Somewhat ironically, there was a time when the federal government was willing to turn over public lands in the West, the two write.

In the West, the federal government tried to convey more public land to the states but many states, including Utah, refused. In 1932 President Hoover convened a committee to investigate turning over the public domain to the states. Although Congress drafted the necessary legislation, those bills died for lack of Western support. States were reluctant to acquire the public domain because they feared they would loose federal reclamation funds, mineral revenue, and highway funds, while facing increasing administrative costs.

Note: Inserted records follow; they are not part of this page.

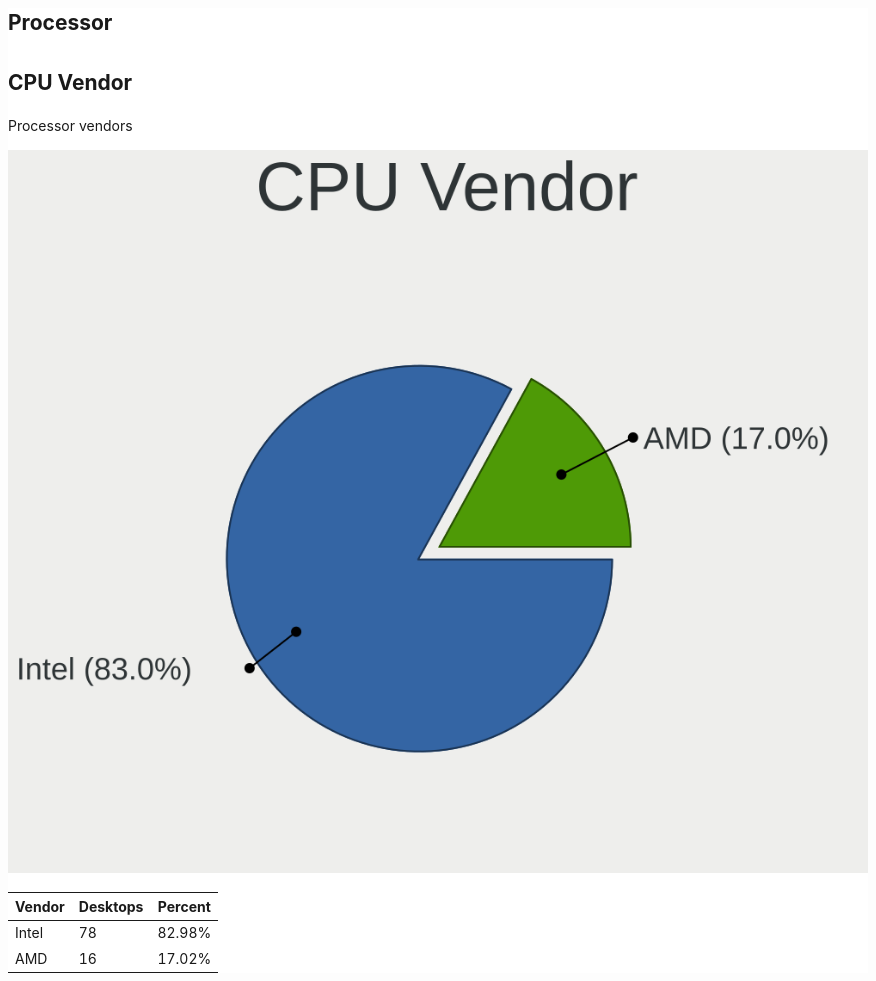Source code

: Processor
---------

CPU Vendor
----------

Processor vendors

![CPU Vendor](./images/pie_chart_bsd/cpu_vendor.svg)


| Vendor | Desktops | Percent |
|--------|----------|---------|
| Intel  | 78       | 82.98%  |
| AMD    | 16       | 17.02%  |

It should be noted that Utah's bid is aimed at U.S. Forest Service and U.S. Bureau of Land Management lands, not those under the management of the National Park Service.

 

 

Comments

Interesting posts. I am reminded of some of the experience I had being involved in litigation issues with both governmental and private sector entities. The first rule was" 90% of us demanding justice, should be on our hands and knees begging for mercy". "What we think the law is and what it is" is complicated at best. I am not an attorney so cannot speak on this issue with much creditability. But what certain political opportunists are asking for in Utah and other sage rebellion states appears to be out in foul territory . To many good people, Republican and Democratic, etc. worked to hard to establish the public land for the reasons Gary, Alfred and others have pointed out, lets not turn the clock back.

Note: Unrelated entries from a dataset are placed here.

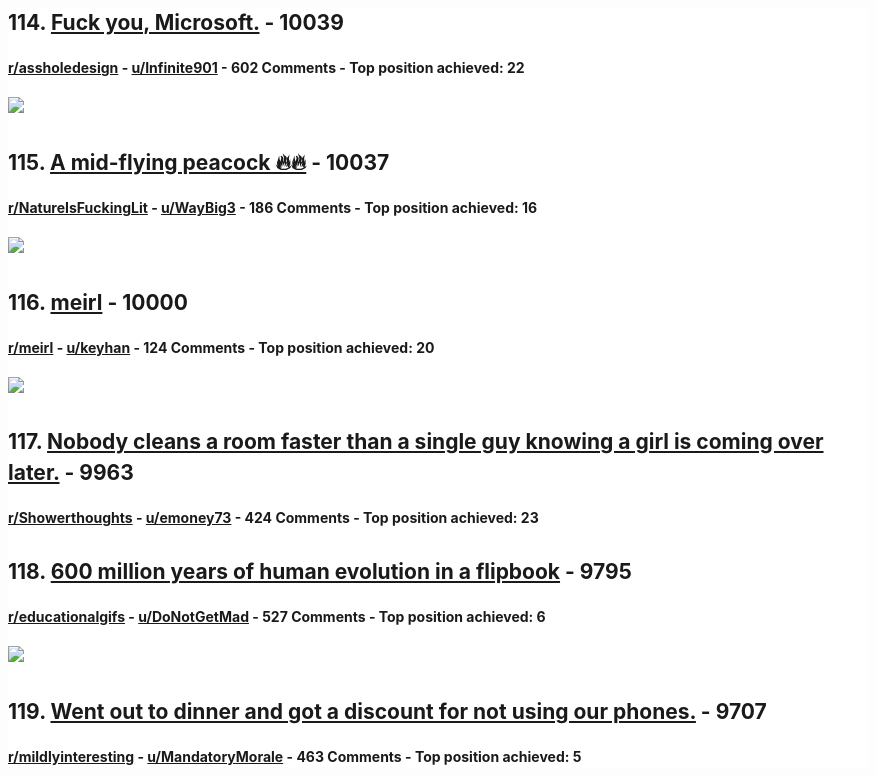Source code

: ## 114. [Fuck you, Microsoft.](http://reddit.com/r/assholedesign/comments/6prc6r/fuck_you_microsoft/) - 10039
#### [r/assholedesign](http://reddit.com/r/assholedesign) - [u/Infinite901](http://reddit.com/u/Infinite901) - 602 Comments - Top position achieved: 22

<a href="https://i.redd.it/b76rjbroa0cz.png"><img src="https://b.thumbs.redditmedia.com/-Kn9jWYte9ErpzVlEnklJgWR-xbHWLGqWIfXiBKaT9k.jpg"></img></a>

## 115. [A mid-flying peacock 🔥🔥](http://reddit.com/r/NatureIsFuckingLit/comments/6pu26r/a_midflying_peacock/) - 10037
#### [r/NatureIsFuckingLit](http://reddit.com/r/NatureIsFuckingLit) - [u/WayBig3](http://reddit.com/u/WayBig3) - 186 Comments - Top position achieved: 16

<a href="https://i.redd.it/5b8cdhp6t2cz.jpg"><img src="https://b.thumbs.redditmedia.com/RfsNFgFdV6v6Rz97iArUtMuZBFBpqxq8iyIYhiKRzKQ.jpg"></img></a>

## 116. [meirl](http://reddit.com/r/meirl/comments/6psvw4/meirl/) - 10000
#### [r/meirl](http://reddit.com/r/meirl) - [u/keyhan](http://reddit.com/u/keyhan) - 124 Comments - Top position achieved: 20

<a href="https://68.media.tumblr.com/582ab819c4e888416b77fa74c62dc880/tumblr_otpldqfUYw1v4qe09o1_1280.jpg"><img src="image"></img></a>

## 117. [Nobody cleans a room faster than a single guy knowing a girl is coming over later.](http://reddit.com/r/Showerthoughts/comments/6pt11k/nobody_cleans_a_room_faster_than_a_single_guy/) - 9963
#### [r/Showerthoughts](http://reddit.com/r/Showerthoughts) - [u/emoney73](http://reddit.com/u/emoney73) - 424 Comments - Top position achieved: 23

## 118. [600 million years of human evolution in a flipbook](http://reddit.com/r/educationalgifs/comments/6ptfu1/600_million_years_of_human_evolution_in_a_flipbook/) - 9795
#### [r/educationalgifs](http://reddit.com/r/educationalgifs) - [u/DoNotGetMad](http://reddit.com/u/DoNotGetMad) - 527 Comments - Top position achieved: 6

<a href="http://i.imgur.com/Ws4cQiI.gifv"><img src="https://b.thumbs.redditmedia.com/D9JAb7WbOxkS_CFYLu5IconE3XWvMVpi_ALKbRXQkoI.jpg"></img></a>

## 119. [Went out to dinner and got a discount for not using our phones.](http://reddit.com/r/mildlyinteresting/comments/6pzyb6/went_out_to_dinner_and_got_a_discount_for_not/) - 9707
#### [r/mildlyinteresting](http://reddit.com/r/mildlyinteresting) - [u/MandatoryMorale](http://reddit.com/u/MandatoryMorale) - 463 Comments - Top position achieved: 5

If this were ever to go to the Supreme Court, Utah would simply lose. There is no "interpretation" here on which they could win--and they know it. They are simply playing to their local constituencies, many of which hate the public lands, that is, until Uncle Sam starts passing out free dollars again, when all of this will subside.

Bill Clinton pulled that trick during his presidency--awarding federal coal lands to the state of Utah (about 185,000 acres) for having established the Grand Staircase-Escalante National Monument. As every child knows, when it cries its parent is forced to listen. Clinton was always happy to listen. Remember that in 2016.

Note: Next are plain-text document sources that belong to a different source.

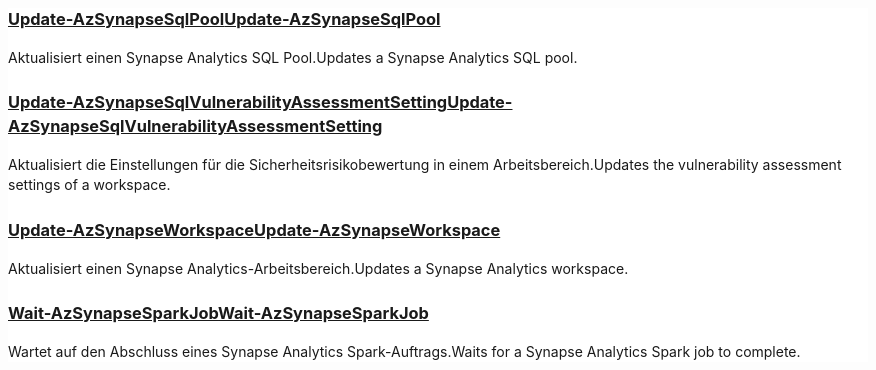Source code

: ### [<span data-ttu-id="89126-306">Update-AzSynapseSqlPool</span><span class="sxs-lookup"><span data-stu-id="89126-306">Update-AzSynapseSqlPool</span></span>](Update-AzSynapseSqlPool.md)
<span data-ttu-id="89126-307">Aktualisiert einen Synapse Analytics SQL Pool.</span><span class="sxs-lookup"><span data-stu-id="89126-307">Updates a Synapse Analytics SQL pool.</span></span>

### [<span data-ttu-id="89126-308">Update-AzSynapseSqlVulnerabilityAssessmentSetting</span><span class="sxs-lookup"><span data-stu-id="89126-308">Update-AzSynapseSqlVulnerabilityAssessmentSetting</span></span>](Update-AzSynapseSqlVulnerabilityAssessmentSetting.md)
<span data-ttu-id="89126-309">Aktualisiert die Einstellungen für die Sicherheitsrisikobewertung in einem Arbeitsbereich.</span><span class="sxs-lookup"><span data-stu-id="89126-309">Updates the vulnerability assessment settings of a workspace.</span></span>

### [<span data-ttu-id="89126-310">Update-AzSynapseWorkspace</span><span class="sxs-lookup"><span data-stu-id="89126-310">Update-AzSynapseWorkspace</span></span>](Update-AzSynapseWorkspace.md)
<span data-ttu-id="89126-311">Aktualisiert einen Synapse Analytics-Arbeitsbereich.</span><span class="sxs-lookup"><span data-stu-id="89126-311">Updates a Synapse Analytics workspace.</span></span>

### [<span data-ttu-id="89126-312">Wait-AzSynapseSparkJob</span><span class="sxs-lookup"><span data-stu-id="89126-312">Wait-AzSynapseSparkJob</span></span>](Wait-AzSynapseSparkJob.md)
<span data-ttu-id="89126-313">Wartet auf den Abschluss eines Synapse Analytics Spark-Auftrags.</span><span class="sxs-lookup"><span data-stu-id="89126-313">Waits for a Synapse Analytics Spark job to complete.</span></span>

Go back in American history and read the cries for aid that came from practically every western territory. "We are here in ye howling wilderness fighting off Indians and bears!" Send help! Build us a fort with a company of regulars! We are advancing civilization while you lazy Easterners gobble up all the benefits!"

The West just can't stop crying to its parents: "We did it all by ourselves!" I love it because it is so predictable. That part of American history has never changed. How do we become millionaires and billionaires? We speculate in vacant land! Who has the most? Uncle Sam. Now, if he would just get out of the way, I could be the next Donald Trump. I could build the next resort complex in Utah, complete with 85 golf courses, as in Palm Springs.

It's America. It's in our blood. I don't fault anyone for trying, but really, at some point we'll have to stop, no matter what the Constitution "says." And it just doesn't say--however the states try to spin it--that the Union is less than they.


I agree Alfred, thank you. 


Slc72. Very good points. Thank you.


Sad to say, but now that it appears the GOP has a majority in both houses, that they'll be more likely to turn over the Federal lands under discussion to the individual states. One small encouragement I have is that in Rev. 11:18 says in part "... to bring to ruin those ruining the earth.” The folks "responsible" for bringing about the ruin of the earth will be held accountable for their actions.

 

 


Tree - while I believe it would be appropriate to turn over some lands, I hope that is one of the lower items on the agenda.  There are far more critical and fundamental issues that need to be addressed first.